第4章 恋知りの謳【謙信】
美蘭と信玄は、中庭に向かって並んで腰掛けて
約束通り月見をした。
2人の間に作られた微妙な距離。
それはそのまま、
2人の心の距離であった。
「さっきから話しているのは俺ばかりだな。今度は君が何か話して、その愛らしい声を俺に聞かせてくれないか?」
「……。」
美蘭は、黙ったまま。
その憂いを帯びた横顔に、
(泣いていたのは、謙信の所為なんだろう?)
信玄は胸を焦がした。
(今隣にいるのは俺だというのに…君は何を考えてる…?)
「…なら、君が知りたいことに1つだけ。何でも答えよう。」
「…!」
月見を始めてから、
初めて美蘭に反応があった。
「……伊勢姫という方は。どんな人ですか?」
月を見つめながら、
他の男に関わることを淡々と尋ねてくる美蘭。
『伊勢姫は…謙信の恋人だったお姫様だ。

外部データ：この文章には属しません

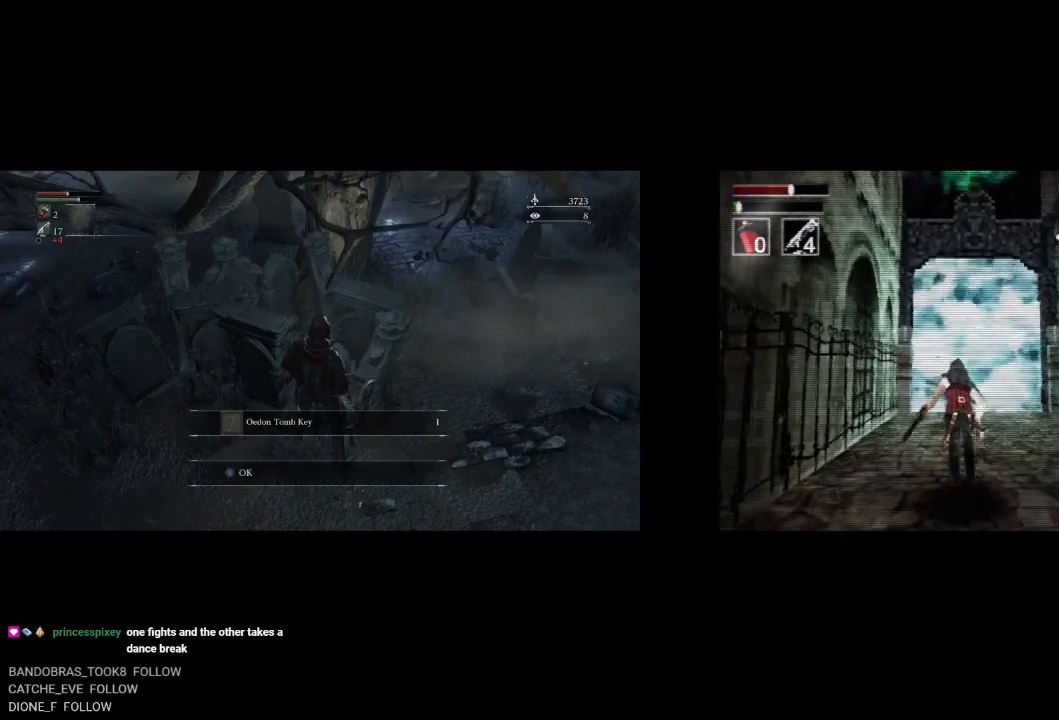
{"buttons": [], "left_stick": "center", "events": [[383, "DPAD_UP", "up"], [417, "CIRCLE", "up"]]}
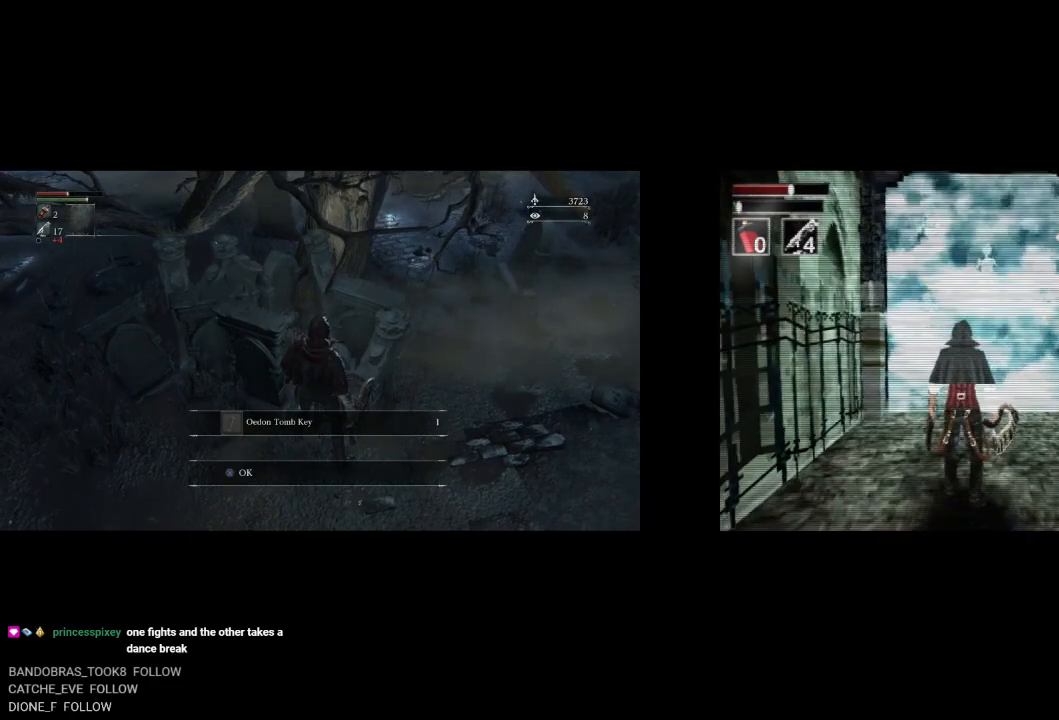
{"buttons": [], "left_stick": "center", "events": [[200, "TOUCHPAD", "down"], [317, "TOUCHPAD", "up"]]}
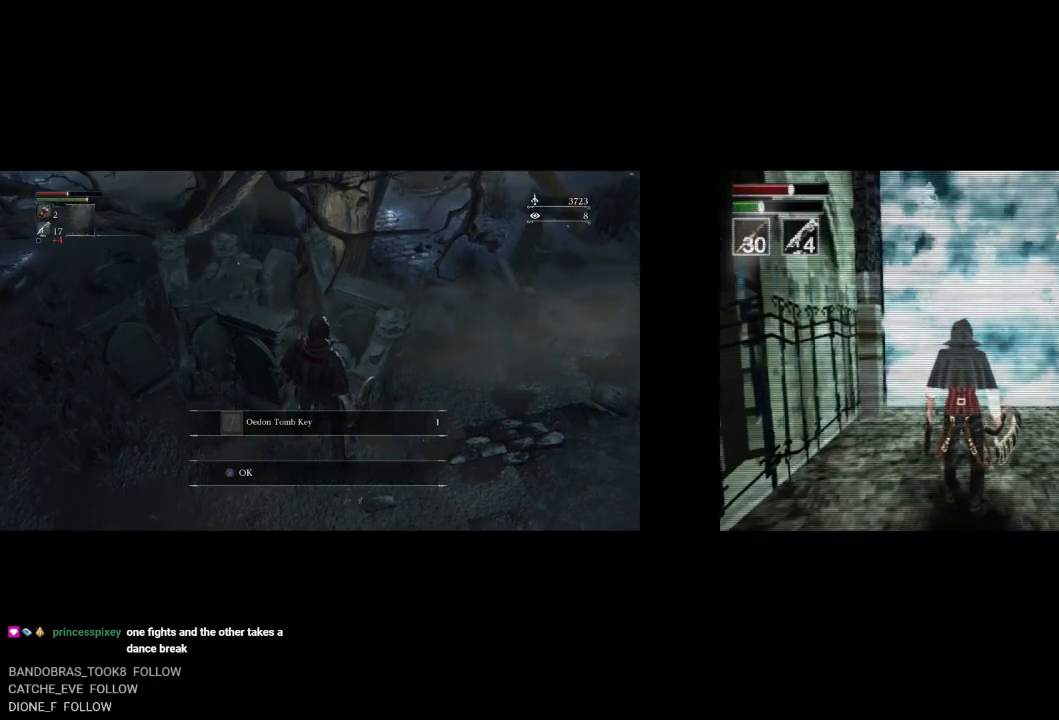
{"buttons": ["DPAD_UP"], "left_stick": "center", "events": [[183, "DPAD_UP", "down"], [417, "DPAD_UP", "up"], [467, "DPAD_UP", "down"]]}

」
「…っ!」
美蘭は、深く傷ついた顏で信玄の方を向いた。
「やっとその麗しい顔を俺に向けてくれたな。」
(謙信は、ここにいないというのに君にそんな顔をさせることができるのか?)
「恋人だった……。過去形なんですね?」
震えながらその先を知りたがる美蘭。
「さあな。もう1つ答えたから終いだ。」
信玄のつれない返事に美蘭は詰め寄った。
「…っ!そんな……っきゃ!」
近づいた手をグイと引き寄せられ
美蘭は信玄の胸に抱き寄せられる形になった。
「やっと捕まえたぞ。俺の天女。」
「離して…っ。」
「もっと詳しく知りたいかい?」
「……。」
不本意だろう自分の腕の中でさえ、
謙信のこととなると無防備になる美蘭。
信玄は、謙信に嫉妬した。
「君の全てを晒してくれるなら…この俺に裸を見せてくれるなら…謙信と伊勢姫のことを、俺も全て君に教えよう。」
信玄は、
できるわけのない取引を持ちかけた。
謙信に関わる美蘭の願いを、
とにかく叶えたくなかったのだ。
「……約束してくれますか。」
「…何を…」
「見るだけで…決して触れないと。」
「……っ!」
信玄は、
美蘭の覚悟に驚いたと同時に
愛しい女の肌を見れるかも知れない事態に、固唾を飲んだ。